## Exercise task
Write out the lines below again, substituting "shown" for every "indicated" and changing nothing else. Omit the pictures.
-- start Given records --
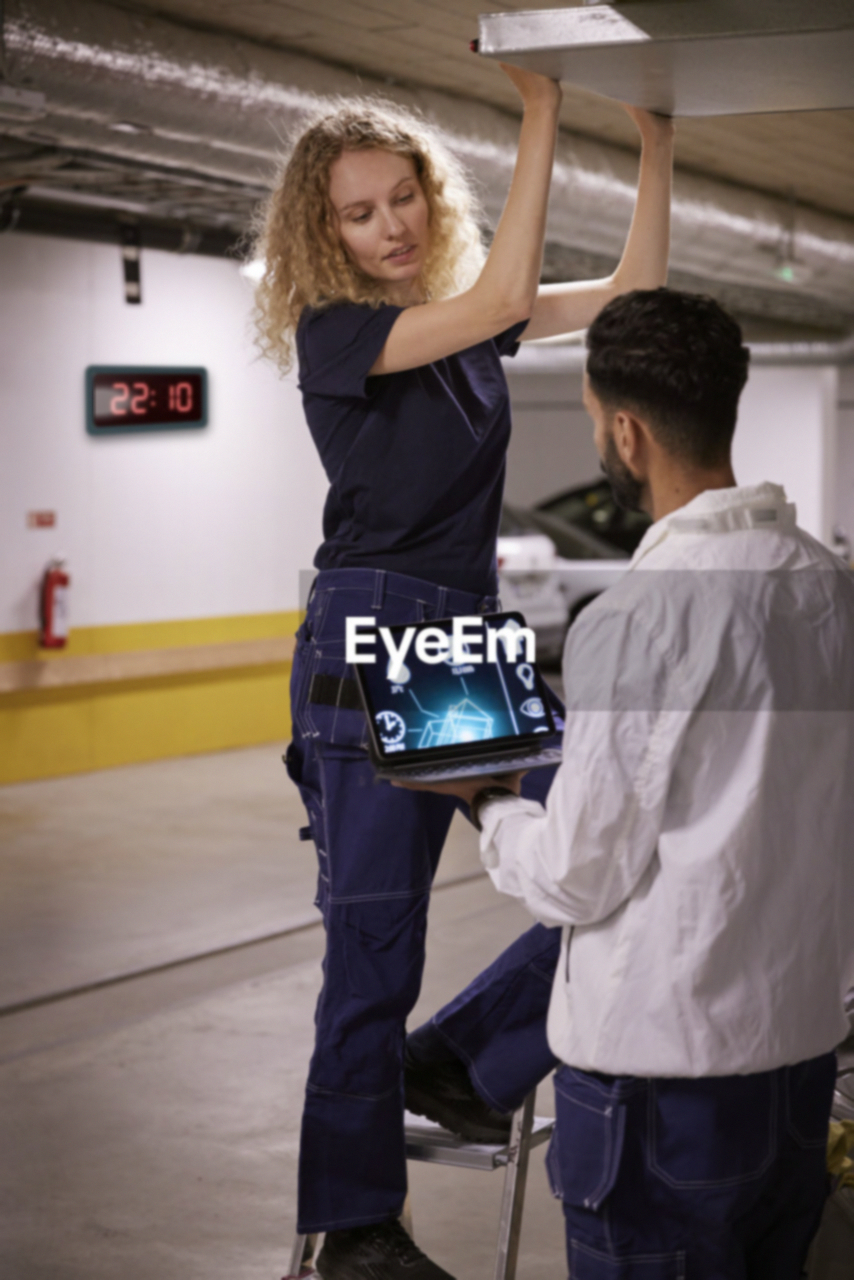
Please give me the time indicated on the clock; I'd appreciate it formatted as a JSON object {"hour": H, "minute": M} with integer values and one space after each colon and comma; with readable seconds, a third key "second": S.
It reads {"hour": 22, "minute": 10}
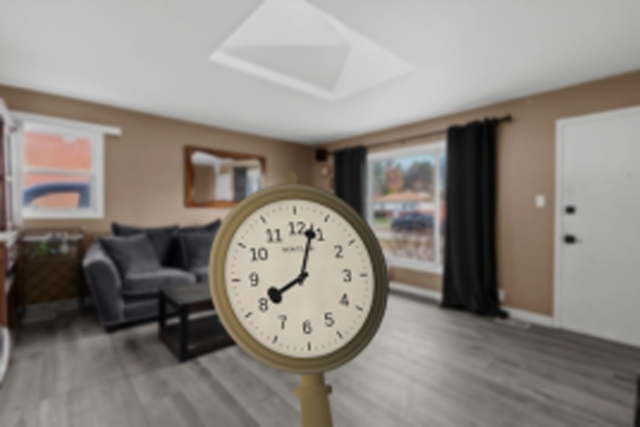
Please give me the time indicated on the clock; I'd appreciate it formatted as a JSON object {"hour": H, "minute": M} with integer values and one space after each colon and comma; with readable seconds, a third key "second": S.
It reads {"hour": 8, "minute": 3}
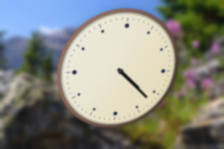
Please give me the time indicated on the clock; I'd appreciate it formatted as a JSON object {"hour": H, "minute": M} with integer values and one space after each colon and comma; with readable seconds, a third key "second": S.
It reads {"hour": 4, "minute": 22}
-- end Given records --
## Task output
Please give me the time shown on the clock; I'd appreciate it formatted as a JSON object {"hour": H, "minute": M} with integer values and one space after each colon and comma; with readable seconds, a third key "second": S.
It reads {"hour": 22, "minute": 10}
Please give me the time shown on the clock; I'd appreciate it formatted as a JSON object {"hour": H, "minute": M} with integer values and one space after each colon and comma; with readable seconds, a third key "second": S.
It reads {"hour": 8, "minute": 3}
Please give me the time shown on the clock; I'd appreciate it formatted as a JSON object {"hour": H, "minute": M} with integer values and one space after each colon and comma; with readable seconds, a third key "second": S.
It reads {"hour": 4, "minute": 22}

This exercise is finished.